Migrants are increasingly young and well educated. In general, a positive selection can be observed among emigrants, measured by the distribution of education in their home countries. Highly skilled migrants are in some cases buying their job by working below their formal qualifications at the new place of work. At the same time, a job for which they are actually overqualified is the better choice for them, provided this represents the only alternative to unemployment in the short run. However, the rising average age of the population is likely to dampen labor mobility within Europe in the future. This makes it all the more important to address structural reforms in order to boost employment growth in Europe and the euro zone.

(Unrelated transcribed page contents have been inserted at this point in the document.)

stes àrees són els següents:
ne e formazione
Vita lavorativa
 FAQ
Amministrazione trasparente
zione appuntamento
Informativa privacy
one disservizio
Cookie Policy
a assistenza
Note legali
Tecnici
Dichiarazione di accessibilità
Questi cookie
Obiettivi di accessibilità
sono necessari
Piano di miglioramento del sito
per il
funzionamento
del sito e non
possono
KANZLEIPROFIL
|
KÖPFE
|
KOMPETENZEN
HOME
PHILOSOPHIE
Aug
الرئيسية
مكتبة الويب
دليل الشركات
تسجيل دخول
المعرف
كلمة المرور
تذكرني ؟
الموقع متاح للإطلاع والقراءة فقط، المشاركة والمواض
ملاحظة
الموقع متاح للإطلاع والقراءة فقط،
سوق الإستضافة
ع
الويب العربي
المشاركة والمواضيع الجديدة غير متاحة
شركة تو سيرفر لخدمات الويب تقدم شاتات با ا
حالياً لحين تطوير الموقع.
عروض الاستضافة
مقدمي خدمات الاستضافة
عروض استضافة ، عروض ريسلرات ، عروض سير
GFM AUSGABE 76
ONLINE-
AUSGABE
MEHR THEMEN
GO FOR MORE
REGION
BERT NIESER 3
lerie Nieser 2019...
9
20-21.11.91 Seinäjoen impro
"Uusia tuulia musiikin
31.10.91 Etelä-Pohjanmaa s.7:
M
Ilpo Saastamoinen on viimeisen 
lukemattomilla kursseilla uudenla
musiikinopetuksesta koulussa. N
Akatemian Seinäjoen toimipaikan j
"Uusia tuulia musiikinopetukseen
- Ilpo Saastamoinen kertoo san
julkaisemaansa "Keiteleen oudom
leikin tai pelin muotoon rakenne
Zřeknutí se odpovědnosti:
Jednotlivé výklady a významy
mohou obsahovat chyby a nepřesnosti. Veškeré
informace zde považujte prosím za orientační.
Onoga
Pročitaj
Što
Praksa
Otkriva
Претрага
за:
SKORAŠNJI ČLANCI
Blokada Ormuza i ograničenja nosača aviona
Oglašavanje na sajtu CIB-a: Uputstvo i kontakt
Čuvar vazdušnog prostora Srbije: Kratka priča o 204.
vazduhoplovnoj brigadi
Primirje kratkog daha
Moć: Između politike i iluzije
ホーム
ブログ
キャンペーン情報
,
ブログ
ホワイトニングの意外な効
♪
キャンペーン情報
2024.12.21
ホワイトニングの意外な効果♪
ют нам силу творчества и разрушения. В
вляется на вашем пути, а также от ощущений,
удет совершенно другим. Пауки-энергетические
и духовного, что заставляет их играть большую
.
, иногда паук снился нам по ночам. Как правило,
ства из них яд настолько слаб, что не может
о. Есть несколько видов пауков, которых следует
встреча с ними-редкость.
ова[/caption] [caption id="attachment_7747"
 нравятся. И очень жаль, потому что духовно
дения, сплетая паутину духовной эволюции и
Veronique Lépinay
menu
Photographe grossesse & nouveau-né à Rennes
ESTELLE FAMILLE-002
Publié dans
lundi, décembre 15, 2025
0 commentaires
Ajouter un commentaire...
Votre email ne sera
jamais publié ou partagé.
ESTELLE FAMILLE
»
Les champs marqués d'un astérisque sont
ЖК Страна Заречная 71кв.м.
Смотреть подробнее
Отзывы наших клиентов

At the end, there is one more aspect worth to be mentioned: The gap between skills offered and those demanded by the labor market widened rapidly during the crisis, especially in the crisis-hit countries but also in the euro zone overall. The skill mismatch implies high structural deficits on the labor markets in the euro zone that cannot be overcome by more labor mobility alone. Actually, the skill mismatch has hardly anything to do with the common currency. Parts of the labor market problems that are often attributed to the euro are in fact the result of a far-reaching structural change.

Conclusion

With regard to the question whether the euro zone is on the way to an optimum currency area, recent labor market and migration trends provide some interesting implications: The euro zone’s workforce is not yet mobile enough to fully absorb asymmetric economic shocks. Europe still lags behind the United States. However, the situation has been significantly improving during the crisis years because mobile workers from the accession countries left the crisis countries and moved to Europe’s core countries, where the jobs are. In the light of the skill mismatch, it is important to point out that even perfect labor mobility could not fully eliminate unemployment in the euro zone. In other words, low flexibility and/or mobility are only a minor cause of labor market problems in Europe. Structural change is a very important cause for unemployment. Technological progress is devaluating qualifications, which used to be highly demanded in the past, in virtually all countries. Hence, qualification, education, and training are the appropriate measures for this part of the labor market problems especially for low-skilled workers, who were heavily hit by the crisis.